## What the exercise asks
Reproduce exactly the lines of the material beneath, from the line that contains "in Table 2." to the line that contains "10\. Which results", both included, and no other lines.

/---

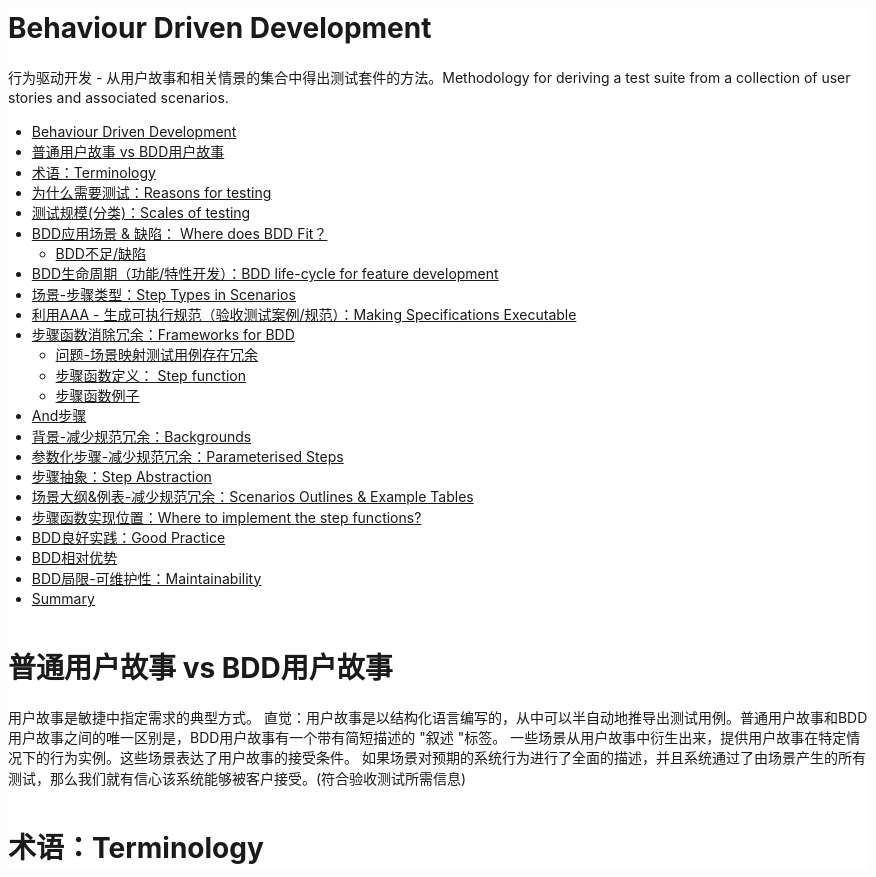 # Behaviour Driven Development

行为驱动开发 - 从用户故事和相关情景的集合中得出测试套件的方法。Methodology for deriving a test suite from a collection of user stories and associated scenarios. 

* [Behaviour Driven Development](#behaviour-driven-development)
* [普通用户故事 vs BDD用户故事](#普通用户故事-vs-bdd用户故事)
* [术语：Terminology](#术语terminology)
* [为什么需要测试：Reasons for testing](#为什么需要测试reasons-for-testing)
* [测试规模(分类)：Scales of testing](#测试规模分类scales-of-testing)
* [BDD应用场景 & 缺陷： Where does BDD Fit？](#bdd应用场景--缺陷-where-does-bdd-fit)
  * [BDD不足/缺陷](#bdd不足缺陷)
* [BDD生命周期（功能/特性开发）：BDD life-cycle for feature development](#bdd生命周期功能特性开发bdd-life-cycle-for-feature-development)
* [场景-步骤类型：Step Types in Scenarios](#场景-步骤类型step-types-in-scenarios)
* [利用AAA - 生成可执行规范（验收测试案例/规范）：Making Specifications Executable](#利用aaa---生成可执行规范验收测试案例规范making-specifications-executable)
* [步骤函数消除冗余：Frameworks for BDD](#步骤函数消除冗余frameworks-for-bdd)
  * [问题-场景映射测试用例存在冗余](#问题-场景映射测试用例存在冗余)
  * [步骤函数定义： Step function](#步骤函数定义-step-function)
  * [步骤函数例子](#步骤函数例子)
* [And步骤](#and步骤)
* [背景-减少规范冗余：Backgrounds](#背景-减少规范冗余backgrounds)
* [参数化步骤-减少规范冗余：Parameterised Steps](#参数化步骤-减少规范冗余parameterised-steps)
* [步骤抽象：Step Abstraction](#步骤抽象step-abstraction)
* [场景大纲&例表-减少规范冗余：Scenarios Outlines & Example Tables](#场景大纲例表-减少规范冗余scenarios-outlines--example-tables)
* [步骤函数实现位置：Where to implement the step functions?](#步骤函数实现位置where-to-implement-the-step-functions)
* [BDD良好实践：Good Practice](#bdd良好实践good-practice)
* [BDD相对优势](#bdd相对优势)
* [BDD局限-可维护性：Maintainability](#bdd局限-可维护性maintainability)
* [Summary](#summary)

# 普通用户故事 vs BDD用户故事

用户故事是敏捷中指定需求的典型方式。
直觉：用户故事是以结构化语言编写的，从中可以半自动地推导出测试用例。普通用户故事和BDD用户故事之间的唯一区别是，BDD用户故事有一个带有简短描述的 "叙述 "标签。
一些场景从用户故事中衍生出来，提供用户故事在特定情况下的行为实例。这些场景表达了用户故事的接受条件。
如果场景对预期的系统行为进行了全面的描述，并且系统通过了由场景产生的所有测试，那么我们就有信心该系统能够被客户接受。(符合验收测试所需信息)

# 术语：Terminology
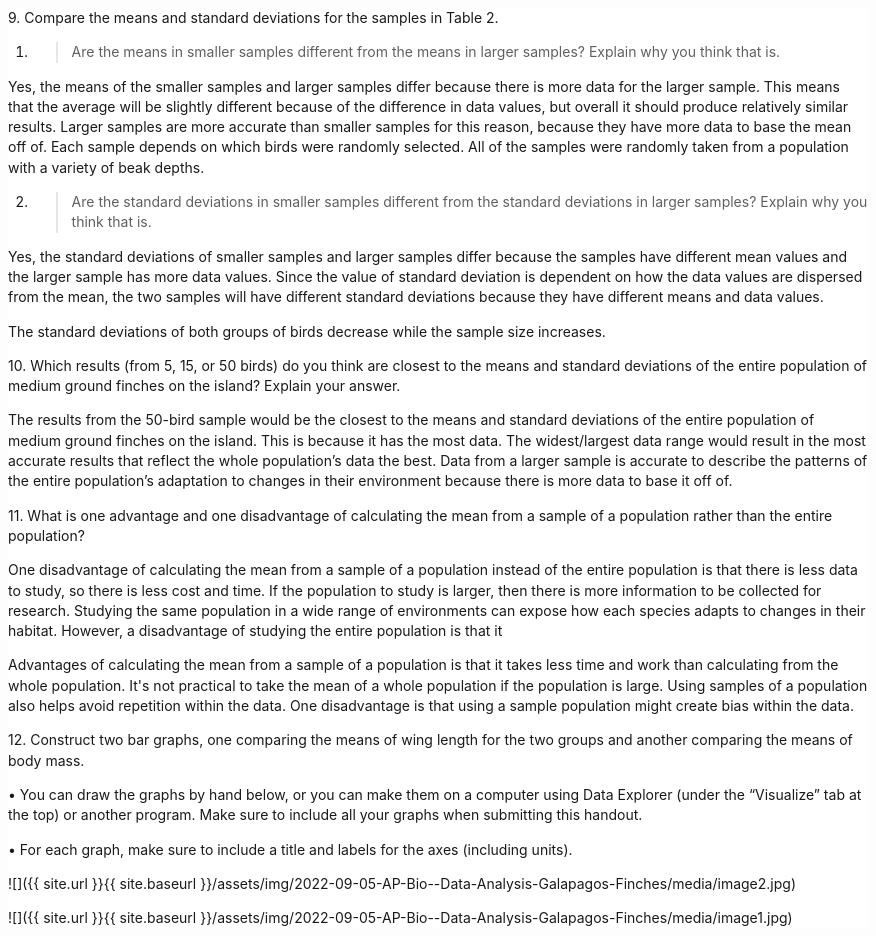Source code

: 9\. Compare the means and standard deviations for the samples in Table 2.

1)  > Are the means in smaller samples different from the means in larger samples? Explain why you think that is.

Yes, the means of the smaller samples and larger samples differ because there is more data for the larger sample. This means that the average will be slightly different because of the difference in data values, but overall it should produce relatively similar results. Larger samples are more accurate than smaller samples for this reason, because they have more data to base the mean off of. Each sample depends on which birds were randomly selected. All of the samples were randomly taken from a population with a variety of beak depths.

2)  > Are the standard deviations in smaller samples different from the standard deviations in larger samples? Explain why you think that is.

Yes, the standard deviations of smaller samples and larger samples differ because the samples have different mean values and the larger sample has more data values. Since the value of standard deviation is dependent on how the data values are dispersed from the mean, the two samples will have different standard deviations because they have different means and data values.

The standard deviations of both groups of birds decrease while the sample size increases.

10\. Which results (from 5, 15, or 50 birds) do you think are closest to the means and standard deviations of the entire population of medium ground finches on the island? Explain your answer.

The results from the 50-bird sample would be the closest to the means and standard deviations of the entire population of medium ground finches on the island. This is because it has the most data. The widest/largest data range would result in the most accurate results that reflect the whole population’s data the best. Data from a larger sample is accurate to describe the patterns of the entire population’s adaptation to changes in their environment because there is more data to base it off of.

11\. What is one advantage and one disadvantage of calculating the mean from a sample of a population rather than the entire population?

One disadvantage of calculating the mean from a sample of a population instead of the entire population is that there is less data to study, so there is less cost and time. If the population to study is larger, then there is more information to be collected for research. Studying the same population in a wide range of environments can expose how each species adapts to changes in their habitat. However, a disadvantage of studying the entire population is that it

Advantages of calculating the mean from a sample of a population is that it takes less time and work than calculating from the whole population. It's not practical to take the mean of a whole population if the population is large. Using samples of a population also helps avoid repetition within the data. One disadvantage is that using a sample population might create bias within the data.

12\. Construct two bar graphs, one comparing the means of wing length for the two groups and another comparing the means of body mass.

• You can draw the graphs by hand below, or you can make them on a computer using Data Explorer (under the “Visualize” tab at the top) or another program. Make sure to include all your graphs when submitting this handout.

• For each graph, make sure to include a title and labels for the axes (including units).

![]({{ site.url }}{{ site.baseurl }}/assets/img/2022-09-05-AP-Bio--Data-Analysis-Galapagos-Finches/media/image2.jpg)

![]({{ site.url }}{{ site.baseurl }}/assets/img/2022-09-05-AP-Bio--Data-Analysis-Galapagos-Finches/media/image1.jpg)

\---

## Written response
: 9\. Compare the means and standard deviations for the samples in Table 2.

1)  > Are the means in smaller samples different from the means in larger samples? Explain why you think that is.

Yes, the means of the smaller samples and larger samples differ because there is more data for the larger sample. This means that the average will be slightly different because of the difference in data values, but overall it should produce relatively similar results. Larger samples are more accurate than smaller samples for this reason, because they have more data to base the mean off of. Each sample depends on which birds were randomly selected. All of the samples were randomly taken from a population with a variety of beak depths.

2)  > Are the standard deviations in smaller samples different from the standard deviations in larger samples? Explain why you think that is.

Yes, the standard deviations of smaller samples and larger samples differ because the samples have different mean values and the larger sample has more data values. Since the value of standard deviation is dependent on how the data values are dispersed from the mean, the two samples will have different standard deviations because they have different means and data values.

The standard deviations of both groups of birds decrease while the sample size increases.

10\. Which results (from 5, 15, or 50 birds) do you think are closest to the means and standard deviations of the entire population of medium ground finches on the island? Explain your answer.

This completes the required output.